Lou s’est fait attendre, on distinguait sa silhouette en haut du précipice, un pied sur la corniche, l’autre accompagnant le souffle du vent, dessinant des arabesques dans le vide. Et puis elle s’est jetée, dansant dans cette chute, à moins que le haut ne soit, in fine, qu’un contraire, et non une certitude ennuyeuse.

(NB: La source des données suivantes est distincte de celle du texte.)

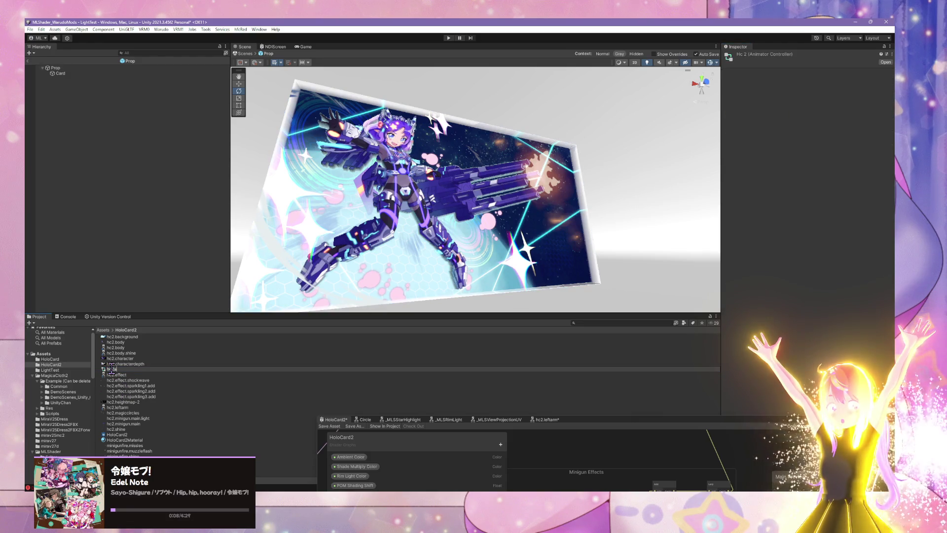
key(BackSpace)
text(.controller)
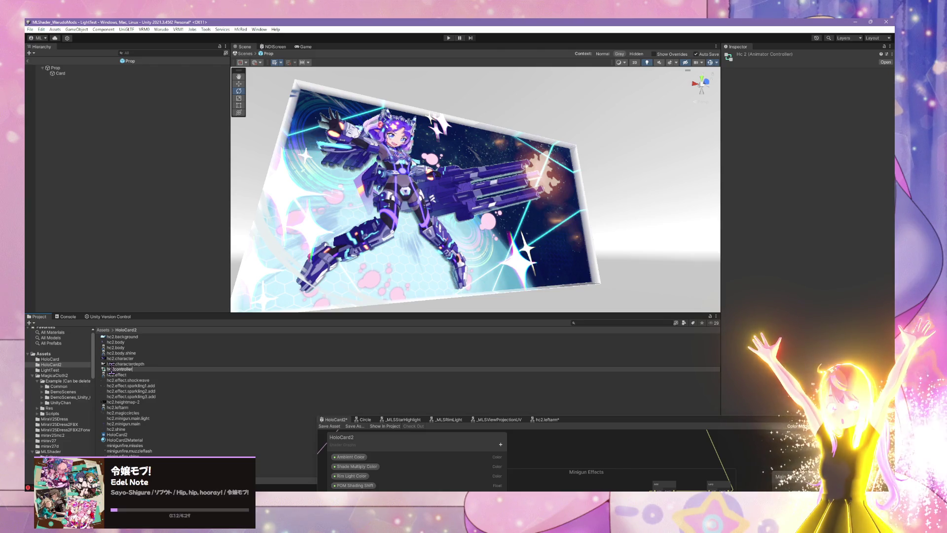
key(Return)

Une décennie d’écriture, tout sauf un bric à brac, un désordre des sentiments, les contrariétés (amoureuses) comme des bonheurs, des sourires, l’idée d’en sortir en se laissant tomber, plus bas n’est pas toujours la chute. Musicalement le disque est un diamant d’austérité, un arc en ciel de retenue. Il a une intransigeance dans la volonté de ne pas vouloir séduire pour séduire, tout bonnement fascinante. Le virus est d’autant plus virulent. Cela commence (La Prunelle De Mes Yeux) comme un PJ Harvey sorti de To Bring You My Love. Attention Lou nous prévient dés l’entrée elle ne fera pas de cadeau, nos épidermes vont trembler. Sous la beauté la glace. A l’évidence enregistré alors que la fin du monde venait d’être annulée, comme une mauvaise blague qu’il fallait punir. L’amour est a ce prix.

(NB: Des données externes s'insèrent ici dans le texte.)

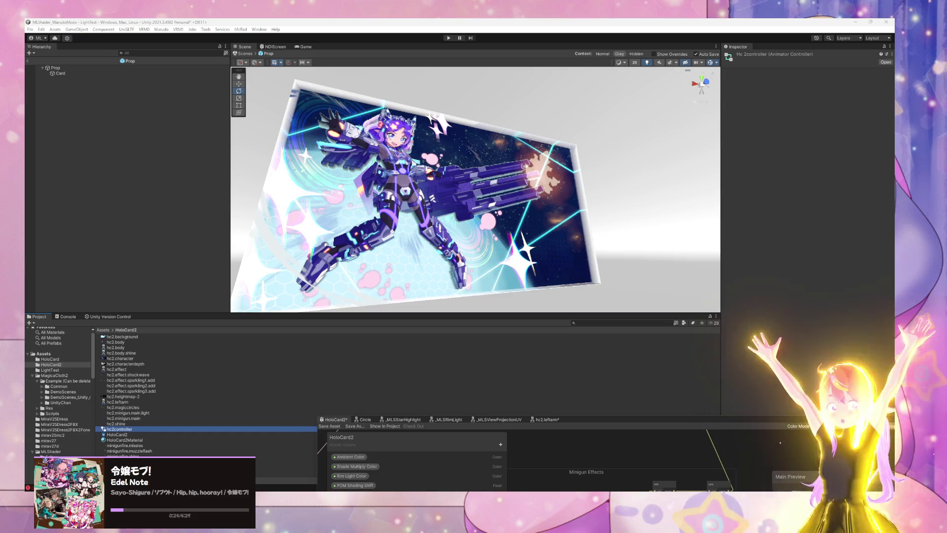
click(425, 203)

En huit titres l’amour sera en danger, Paris sera magnifié, la tension elle n’aura qu’une permission le temps de "Tous Les Jours", étonnante farandole de sons, un morceau dont la structure s’égare pour laisser Lou s’oublier, se lâcher. Le danger est un autre cheval de bataille, il empoisonne « Egale A Moi Même », il donne à la fuite un droit de préemption sur la liaison, il est le géne de l’amour. D’ailleurs ce bonheur Lou ne le fuit elle pas ? n’est elle pas l’amante d’une ombre (Oceanic Sentiment) qui se fait envahissante d’Avril à Juillet ? Must incomparable, l’ombre de PJ sur un titre qui va loin dans le mystère. Le titre est tendu comme une arbalète. L’ombre, les jeux d’ombre sont importants, surtout quand ils gardent leur mystère. La belle mystérieuse est inquiétante, elle pourrait demander à John Carpenter de venir habiter Paris, de construire avec une œuvre de l’ombre en s’inspirant d’un Murnau venu apprendre le Tango. Croisé sur un volume de nos compilations « Plus Rien » prend ici une nouvelle épaisseur, les vagues recouvrant des esquisses sur le sable. Lancinant le morceau nous fait chavirer, sans radeau pour nous ramener sains et sauf, sauf la voix de cette sirène qui ne veut pas se reconnaître ainsi.
Lou accède ici à quelque chose de rare, elle séduit en se cachant, hypnotise en nous tournant le dos, donnant tout son sens au titre d’un disque qui résonne comme un appel à se revoir, mais ne le dites pas à Lou, elle nous fuirait pour plus longtemps. Madame Lou je veux chanter des chanter tristes, et si c’était avec vous je serais heureux, vous la belle du sebastian que je me rêve là d’être. Sublime force des sentiments.